[Dataset items]
▬▬▬▬▬▬

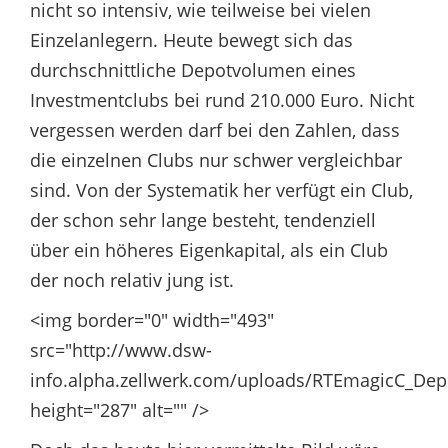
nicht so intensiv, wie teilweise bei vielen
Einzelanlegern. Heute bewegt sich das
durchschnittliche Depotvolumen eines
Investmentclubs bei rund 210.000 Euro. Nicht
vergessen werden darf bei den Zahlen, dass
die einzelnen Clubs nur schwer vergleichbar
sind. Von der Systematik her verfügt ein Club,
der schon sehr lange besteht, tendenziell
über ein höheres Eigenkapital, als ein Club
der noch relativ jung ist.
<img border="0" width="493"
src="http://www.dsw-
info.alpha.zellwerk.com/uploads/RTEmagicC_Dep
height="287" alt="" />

▬▬▬▬▬▬

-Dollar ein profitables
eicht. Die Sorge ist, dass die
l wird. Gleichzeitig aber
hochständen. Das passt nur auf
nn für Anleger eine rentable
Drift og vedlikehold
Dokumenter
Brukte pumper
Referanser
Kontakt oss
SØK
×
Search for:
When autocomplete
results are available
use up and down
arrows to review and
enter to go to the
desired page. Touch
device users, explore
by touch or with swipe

▬▬▬▬▬▬

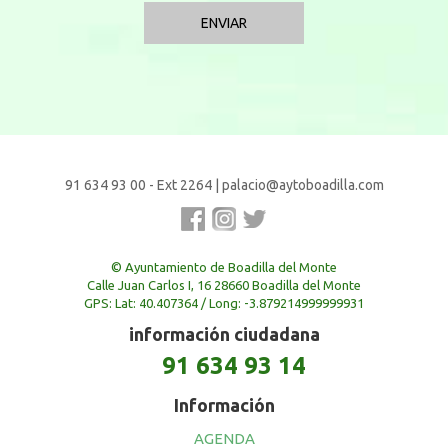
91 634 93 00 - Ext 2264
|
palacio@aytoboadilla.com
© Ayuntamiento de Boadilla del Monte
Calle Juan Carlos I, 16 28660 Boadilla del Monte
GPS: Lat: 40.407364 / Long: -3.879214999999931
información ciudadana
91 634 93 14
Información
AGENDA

▬▬▬▬▬▬

Problem to solve:
Identify each line above that contains the word "Monte" and copy those lines out in full.

Written response:
© Ayuntamiento de Boadilla del Monte
Calle Juan Carlos I, 16 28660 Boadilla del Monte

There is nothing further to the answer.